The International Monetary Fund (IMF), at long last, is becoming a much more open institution. Gone are the days when the institution acted as a handmaiden of Western—and mainly US—economic orthodoxy. It is even throwing a gauntlet down to the mighty US Federal Reserve, questioning the effects its constant monetary boosting have on the rest of the world.

Given that IMF is the key arbiter on many key issues of global finance and economics, and hence also over global fairness and equity, this is to be greatly welcomed. Over the past decade, the reform debate had centred mainly on giving emerging market countries more voting power, by commensurably reducing the voting shares of the ‘rich’ world.

Given global economic dynamics, this adjustment is of course long overdue. One clear indication is that the Fund’s senior-level staff has become much less American and less European. But now, the first substantive consequences of these shifts are beginning to emerge.

The frontline of this fight is the IMF’s Research Department, where old school guys (yes, mostly guys) and rich country governments battle the new thinkers. Take, for example, the Fed’s recent QE3 announcement. From a US perspective, the big boost of the money supply is intended to stimulate economic growth—and therefore job creation—at home.

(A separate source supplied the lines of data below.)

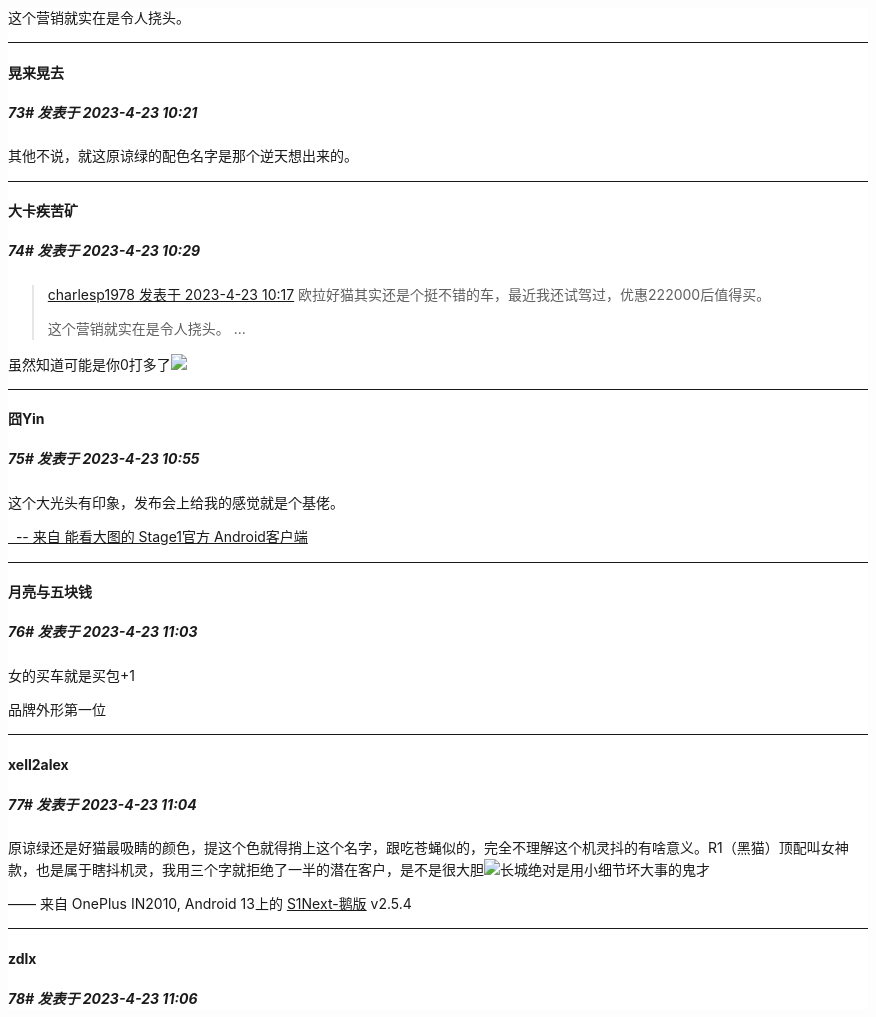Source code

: 这个营销就实在是令人挠头。


*****

####  晃来晃去  
##### 73#       发表于 2023-4-23 10:21

其他不说，就这原谅绿的配色名字是那个逆天想出来的。

*****

####  大卡疾苦矿  
##### 74#       发表于 2023-4-23 10:29

<blockquote><a href="httphttps://bbs.saraba1st.com/2b/forum.php?mod=redirect&amp;goto=findpost&amp;pid=60571941&amp;ptid=2130323" target="_blank">charlesp1978 发表于 2023-4-23 10:17</a>
欧拉好猫其实还是个挺不错的车，最近我还试驾过，优惠222000后值得买。

这个营销就实在是令人挠头。 ...</blockquote>
虽然知道可能是你0打多了<img src="https://static.saraba1st.com/image/smiley/face2017/026.png" referrerpolicy="no-referrer">


*****

####  囧Yin  
##### 75#       发表于 2023-4-23 10:55

这个大光头有印象，发布会上给我的感觉就是个基佬。

[  -- 来自 能看大图的 Stage1官方 Android客户端](https://www.coolapk.com/apk/140634)


*****

####  月亮与五块钱  
##### 76#       发表于 2023-4-23 11:03

女的买车就是买包+1

品牌外形第一位

*****

####  xell2alex  
##### 77#       发表于 2023-4-23 11:04

原谅绿还是好猫最吸睛的颜色，提这个色就得捎上这个名字，跟吃苍蝇似的，完全不理解这个机灵抖的有啥意义。R1（黑猫）顶配叫女神款，也是属于瞎抖机灵，我用三个字就拒绝了一半的潜在客户，是不是很大胆<img src="https://static.saraba1st.com/image/smiley/face2017/003.png" referrerpolicy="no-referrer">长城绝对是用小细节坏大事的鬼才

—— 来自 OnePlus IN2010, Android 13上的 [S1Next-鹅版](https://github.com/ykrank/S1-Next/releases) v2.5.4

*****

####  zdlx  
##### 78#       发表于 2023-4-23 11:06
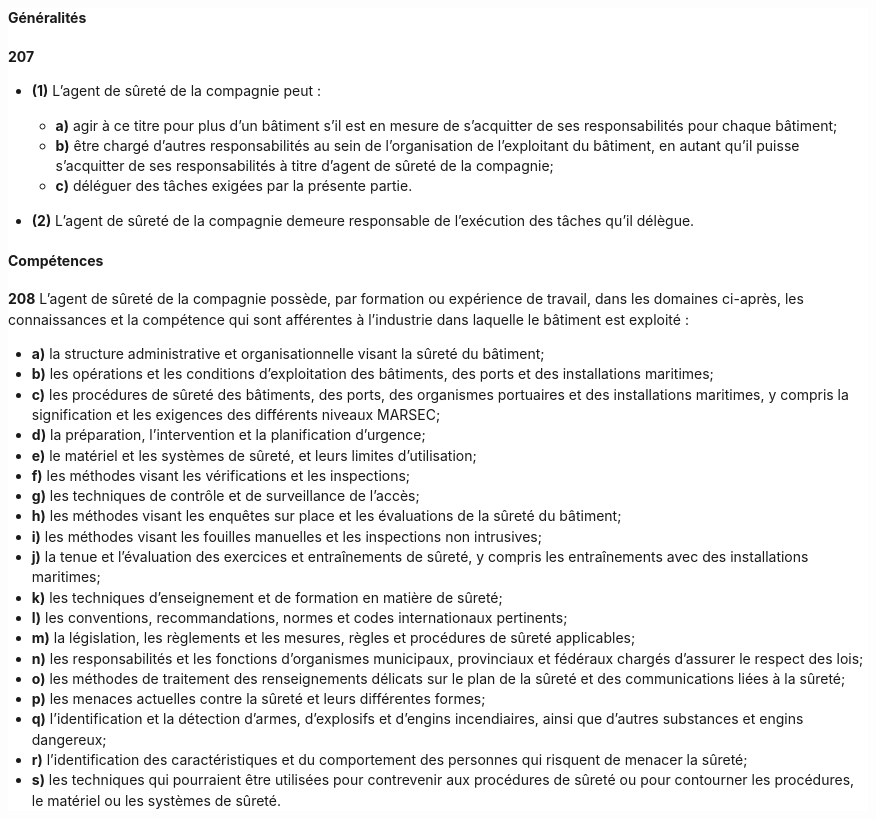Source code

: 

#### Généralités


**207** 

- **(1)** L’agent de sûreté de la compagnie peut :
	- **a)** agir à ce titre pour plus d’un bâtiment s’il est en mesure de s’acquitter de ses responsabilités pour chaque bâtiment;
	- **b)** être chargé d’autres responsabilités au sein de l’organisation de l’exploitant du bâtiment, en autant qu’il puisse s’acquitter de ses responsabilités à titre d’agent de sûreté de la compagnie;
	- **c)** déléguer des tâches exigées par la présente partie.

- **(2)** L’agent de sûreté de la compagnie demeure responsable de l’exécution des tâches qu’il délègue.




#### Compétences


**208** L’agent de sûreté de la compagnie possède, par formation ou expérience de travail, dans les domaines ci-après, les connaissances et la compétence qui sont afférentes à l’industrie dans laquelle le bâtiment est exploité :
- **a)** la structure administrative et organisationnelle visant la sûreté du bâtiment;
- **b)** les opérations et les conditions d’exploitation des bâtiments, des ports et des installations maritimes;
- **c)** les procédures de sûreté des bâtiments, des ports, des organismes portuaires et des installations maritimes, y compris la signification et les exigences des différents niveaux MARSEC;
- **d)** la préparation, l’intervention et la planification d’urgence;
- **e)** le matériel et les systèmes de sûreté, et leurs limites d’utilisation;
- **f)** les méthodes visant les vérifications et les inspections;
- **g)** les techniques de contrôle et de surveillance de l’accès;
- **h)** les méthodes visant les enquêtes sur place et les évaluations de la sûreté du bâtiment;
- **i)** les méthodes visant les fouilles manuelles et les inspections non intrusives;
- **j)** la tenue et l’évaluation des exercices et entraînements de sûreté, y compris les entraînements avec des installations maritimes;
- **k)** les techniques d’enseignement et de formation en matière de sûreté;
- **l)** les conventions, recommandations, normes et codes internationaux pertinents;
- **m)** la législation, les règlements et les mesures, règles et procédures de sûreté applicables;
- **n)** les responsabilités et les fonctions d’organismes municipaux, provinciaux et fédéraux chargés d’assurer le respect des lois;
- **o)** les méthodes de traitement des renseignements délicats sur le plan de la sûreté et des communications liées à la sûreté;
- **p)** les menaces actuelles contre la sûreté et leurs différentes formes;
- **q)** l’identification et la détection d’armes, d’explosifs et d’engins incendiaires, ainsi que d’autres substances et engins dangereux;
- **r)** l’identification des caractéristiques et du comportement des personnes qui risquent de menacer la sûreté;
- **s)** les techniques qui pourraient être utilisées pour contrevenir aux procédures de sûreté ou pour contourner les procédures, le matériel ou les systèmes de sûreté.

The extent to which these measures actually achieve that goal continues to be the subject matter of much controversy even in the US itself. What is not controversial is that these measures can have a negative impact on emerging market countries. Policymakers there would generally all agree that it is important to have a growth-oriented US economy.

But there is growing concern as to whether US authorities are not increasingly poking in the dark with their policy measures. QE3 has mainly boosted the stock market, not the real economy, and even the stock market effect is wearing off.

Either way, emerging market countries are no longer willing to acquiesce. Brazil has stepped forward to lead the defence. That has had many US policymakers upset. Perhaps not so surprisingly, it has also generated a lot of negative press about the country in US media.

Enter the now more open-minded IMF. As Boston University professor Kevin P Gallagher has documented, it has issued a whole range of reports that all cast a critical eye on the spillover effects that quantitative easing in the US has on emerging market economies.